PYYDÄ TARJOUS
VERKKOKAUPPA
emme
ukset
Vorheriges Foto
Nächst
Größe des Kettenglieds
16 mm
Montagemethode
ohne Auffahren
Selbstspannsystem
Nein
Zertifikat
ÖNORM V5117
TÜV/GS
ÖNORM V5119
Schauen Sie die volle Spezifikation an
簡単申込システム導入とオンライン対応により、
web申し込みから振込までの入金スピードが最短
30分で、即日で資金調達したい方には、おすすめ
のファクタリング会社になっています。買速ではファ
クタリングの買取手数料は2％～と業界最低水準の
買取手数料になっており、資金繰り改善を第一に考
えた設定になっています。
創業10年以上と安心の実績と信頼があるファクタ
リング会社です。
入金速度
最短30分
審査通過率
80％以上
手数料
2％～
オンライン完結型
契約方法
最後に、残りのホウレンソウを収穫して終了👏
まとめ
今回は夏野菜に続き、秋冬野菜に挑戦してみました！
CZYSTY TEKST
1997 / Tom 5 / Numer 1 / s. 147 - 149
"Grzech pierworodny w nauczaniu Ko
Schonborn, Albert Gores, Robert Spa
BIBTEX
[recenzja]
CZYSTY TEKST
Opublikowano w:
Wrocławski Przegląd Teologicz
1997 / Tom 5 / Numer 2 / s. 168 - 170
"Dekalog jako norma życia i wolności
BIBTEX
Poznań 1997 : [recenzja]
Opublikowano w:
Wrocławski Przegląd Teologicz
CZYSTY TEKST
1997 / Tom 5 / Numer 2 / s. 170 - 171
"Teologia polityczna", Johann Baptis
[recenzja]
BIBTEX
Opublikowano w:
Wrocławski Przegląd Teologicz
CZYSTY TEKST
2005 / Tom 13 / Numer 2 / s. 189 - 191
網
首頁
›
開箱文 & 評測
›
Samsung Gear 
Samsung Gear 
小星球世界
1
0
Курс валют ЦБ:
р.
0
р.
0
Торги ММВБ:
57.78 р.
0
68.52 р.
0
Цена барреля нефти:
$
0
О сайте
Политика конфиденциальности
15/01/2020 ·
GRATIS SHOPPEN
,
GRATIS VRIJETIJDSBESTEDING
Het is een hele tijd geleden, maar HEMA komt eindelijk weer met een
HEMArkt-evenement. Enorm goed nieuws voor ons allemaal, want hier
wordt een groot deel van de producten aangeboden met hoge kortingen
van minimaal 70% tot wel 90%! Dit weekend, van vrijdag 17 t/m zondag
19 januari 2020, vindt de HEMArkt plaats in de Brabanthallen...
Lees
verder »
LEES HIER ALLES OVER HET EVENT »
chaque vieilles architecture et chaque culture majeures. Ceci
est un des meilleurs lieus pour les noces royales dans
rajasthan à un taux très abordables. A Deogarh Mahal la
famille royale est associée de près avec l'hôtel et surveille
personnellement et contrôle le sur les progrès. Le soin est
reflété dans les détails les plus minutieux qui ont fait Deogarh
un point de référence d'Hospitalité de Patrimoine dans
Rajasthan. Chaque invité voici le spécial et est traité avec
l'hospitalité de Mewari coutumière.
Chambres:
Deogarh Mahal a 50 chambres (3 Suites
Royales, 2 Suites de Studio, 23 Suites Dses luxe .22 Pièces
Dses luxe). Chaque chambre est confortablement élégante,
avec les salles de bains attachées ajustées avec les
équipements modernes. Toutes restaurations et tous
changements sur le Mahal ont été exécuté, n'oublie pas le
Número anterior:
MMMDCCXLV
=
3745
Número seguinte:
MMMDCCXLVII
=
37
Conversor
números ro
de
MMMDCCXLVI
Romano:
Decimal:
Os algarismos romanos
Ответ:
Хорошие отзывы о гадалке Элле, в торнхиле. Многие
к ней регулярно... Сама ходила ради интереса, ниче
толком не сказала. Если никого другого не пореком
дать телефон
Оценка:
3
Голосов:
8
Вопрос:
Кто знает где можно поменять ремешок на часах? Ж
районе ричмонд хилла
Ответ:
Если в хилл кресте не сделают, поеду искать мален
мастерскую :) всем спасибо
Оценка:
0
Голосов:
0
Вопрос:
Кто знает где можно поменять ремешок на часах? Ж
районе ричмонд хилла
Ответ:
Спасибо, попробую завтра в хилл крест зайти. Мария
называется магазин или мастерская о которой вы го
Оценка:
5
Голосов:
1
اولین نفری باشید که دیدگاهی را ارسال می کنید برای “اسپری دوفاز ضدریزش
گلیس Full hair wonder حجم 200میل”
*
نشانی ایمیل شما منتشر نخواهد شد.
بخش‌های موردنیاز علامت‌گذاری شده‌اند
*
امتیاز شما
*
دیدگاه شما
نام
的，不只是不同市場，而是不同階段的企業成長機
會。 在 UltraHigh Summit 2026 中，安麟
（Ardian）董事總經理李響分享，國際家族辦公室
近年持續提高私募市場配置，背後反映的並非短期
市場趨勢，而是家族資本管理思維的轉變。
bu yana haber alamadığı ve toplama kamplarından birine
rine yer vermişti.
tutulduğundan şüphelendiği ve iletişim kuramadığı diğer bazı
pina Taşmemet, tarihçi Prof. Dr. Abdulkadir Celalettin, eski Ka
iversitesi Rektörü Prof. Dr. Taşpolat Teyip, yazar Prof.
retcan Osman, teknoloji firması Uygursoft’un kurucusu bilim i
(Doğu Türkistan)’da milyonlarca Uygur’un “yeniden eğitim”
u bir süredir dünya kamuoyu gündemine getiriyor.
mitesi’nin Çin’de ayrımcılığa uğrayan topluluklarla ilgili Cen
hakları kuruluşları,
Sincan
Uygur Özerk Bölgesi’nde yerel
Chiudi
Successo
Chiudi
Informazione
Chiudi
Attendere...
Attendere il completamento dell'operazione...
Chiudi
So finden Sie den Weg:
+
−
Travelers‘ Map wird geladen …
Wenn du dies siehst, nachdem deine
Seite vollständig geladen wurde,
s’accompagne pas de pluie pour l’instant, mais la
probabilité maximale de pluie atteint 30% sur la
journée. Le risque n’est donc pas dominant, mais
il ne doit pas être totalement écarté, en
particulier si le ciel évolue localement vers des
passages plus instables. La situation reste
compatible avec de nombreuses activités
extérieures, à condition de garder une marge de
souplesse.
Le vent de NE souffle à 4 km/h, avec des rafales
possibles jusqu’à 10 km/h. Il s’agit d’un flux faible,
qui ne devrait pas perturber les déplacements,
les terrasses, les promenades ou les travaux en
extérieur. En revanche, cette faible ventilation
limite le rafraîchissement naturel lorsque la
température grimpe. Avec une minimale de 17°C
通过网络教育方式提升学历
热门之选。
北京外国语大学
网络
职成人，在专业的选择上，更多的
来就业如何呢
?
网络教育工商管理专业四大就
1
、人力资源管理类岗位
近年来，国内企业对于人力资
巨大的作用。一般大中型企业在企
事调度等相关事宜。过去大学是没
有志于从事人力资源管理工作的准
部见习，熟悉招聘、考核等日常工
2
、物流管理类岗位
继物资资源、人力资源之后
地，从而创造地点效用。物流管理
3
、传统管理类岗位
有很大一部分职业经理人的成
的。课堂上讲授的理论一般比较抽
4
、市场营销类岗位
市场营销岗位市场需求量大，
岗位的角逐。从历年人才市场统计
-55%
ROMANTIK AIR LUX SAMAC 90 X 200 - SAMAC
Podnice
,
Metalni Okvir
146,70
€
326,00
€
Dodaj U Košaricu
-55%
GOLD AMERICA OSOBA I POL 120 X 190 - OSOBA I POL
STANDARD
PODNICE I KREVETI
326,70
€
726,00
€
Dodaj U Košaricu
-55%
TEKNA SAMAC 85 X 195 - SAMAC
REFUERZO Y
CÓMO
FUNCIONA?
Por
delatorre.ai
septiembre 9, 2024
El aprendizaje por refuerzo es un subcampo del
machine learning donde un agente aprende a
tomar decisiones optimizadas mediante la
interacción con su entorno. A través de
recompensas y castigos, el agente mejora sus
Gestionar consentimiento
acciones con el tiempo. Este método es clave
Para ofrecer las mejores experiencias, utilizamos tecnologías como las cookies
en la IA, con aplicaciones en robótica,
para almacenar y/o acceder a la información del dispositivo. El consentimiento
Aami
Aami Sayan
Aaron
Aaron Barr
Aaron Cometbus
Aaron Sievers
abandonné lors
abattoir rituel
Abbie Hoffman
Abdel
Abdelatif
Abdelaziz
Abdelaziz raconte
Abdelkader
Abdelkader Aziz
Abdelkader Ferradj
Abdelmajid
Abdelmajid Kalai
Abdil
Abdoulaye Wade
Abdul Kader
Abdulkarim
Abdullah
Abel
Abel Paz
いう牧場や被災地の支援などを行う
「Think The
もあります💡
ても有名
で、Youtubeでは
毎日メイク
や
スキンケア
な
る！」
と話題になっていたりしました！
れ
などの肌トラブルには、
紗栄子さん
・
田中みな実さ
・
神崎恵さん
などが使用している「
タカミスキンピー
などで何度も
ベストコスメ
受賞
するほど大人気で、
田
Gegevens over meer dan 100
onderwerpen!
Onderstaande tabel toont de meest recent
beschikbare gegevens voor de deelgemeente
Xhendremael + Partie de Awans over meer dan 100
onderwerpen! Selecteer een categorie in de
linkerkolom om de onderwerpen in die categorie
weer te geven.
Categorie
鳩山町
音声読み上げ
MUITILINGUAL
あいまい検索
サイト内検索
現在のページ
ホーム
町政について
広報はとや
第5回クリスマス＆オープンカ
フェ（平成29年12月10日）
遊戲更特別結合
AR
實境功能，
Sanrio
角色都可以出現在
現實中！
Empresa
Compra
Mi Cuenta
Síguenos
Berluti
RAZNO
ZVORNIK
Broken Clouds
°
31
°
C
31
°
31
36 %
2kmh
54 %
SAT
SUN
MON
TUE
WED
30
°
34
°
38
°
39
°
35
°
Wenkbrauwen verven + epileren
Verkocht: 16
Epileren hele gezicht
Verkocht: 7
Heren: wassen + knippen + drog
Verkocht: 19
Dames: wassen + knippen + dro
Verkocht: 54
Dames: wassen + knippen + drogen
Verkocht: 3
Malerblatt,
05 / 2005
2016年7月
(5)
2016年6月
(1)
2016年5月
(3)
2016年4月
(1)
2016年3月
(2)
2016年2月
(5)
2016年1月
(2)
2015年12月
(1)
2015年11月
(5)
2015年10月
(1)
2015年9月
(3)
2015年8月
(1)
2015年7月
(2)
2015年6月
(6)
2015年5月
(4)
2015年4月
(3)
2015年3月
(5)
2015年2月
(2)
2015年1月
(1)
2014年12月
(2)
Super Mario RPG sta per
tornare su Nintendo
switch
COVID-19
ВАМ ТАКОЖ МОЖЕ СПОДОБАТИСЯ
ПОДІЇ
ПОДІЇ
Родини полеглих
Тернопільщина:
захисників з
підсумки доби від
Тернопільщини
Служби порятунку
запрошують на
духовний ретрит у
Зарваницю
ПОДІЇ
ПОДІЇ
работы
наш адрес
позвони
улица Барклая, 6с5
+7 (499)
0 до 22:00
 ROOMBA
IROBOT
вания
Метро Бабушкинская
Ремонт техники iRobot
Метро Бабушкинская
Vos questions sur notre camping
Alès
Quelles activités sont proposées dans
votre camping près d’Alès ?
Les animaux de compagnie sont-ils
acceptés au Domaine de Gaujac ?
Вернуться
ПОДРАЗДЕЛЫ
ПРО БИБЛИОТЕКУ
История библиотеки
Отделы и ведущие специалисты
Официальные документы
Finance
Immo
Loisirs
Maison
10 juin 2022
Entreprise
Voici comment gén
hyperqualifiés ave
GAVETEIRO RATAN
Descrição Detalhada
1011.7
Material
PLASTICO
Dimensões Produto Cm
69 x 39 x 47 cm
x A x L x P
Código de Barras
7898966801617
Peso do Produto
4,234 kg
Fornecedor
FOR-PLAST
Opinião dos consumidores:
* * * * * * *
TASK BRIEF ▸
Working through the records, find each line containing the word "GRATIS" and copy it.

TASK ANSWER ▸
GRATIS SHOPPEN
GRATIS VRIJETIJDSBESTEDING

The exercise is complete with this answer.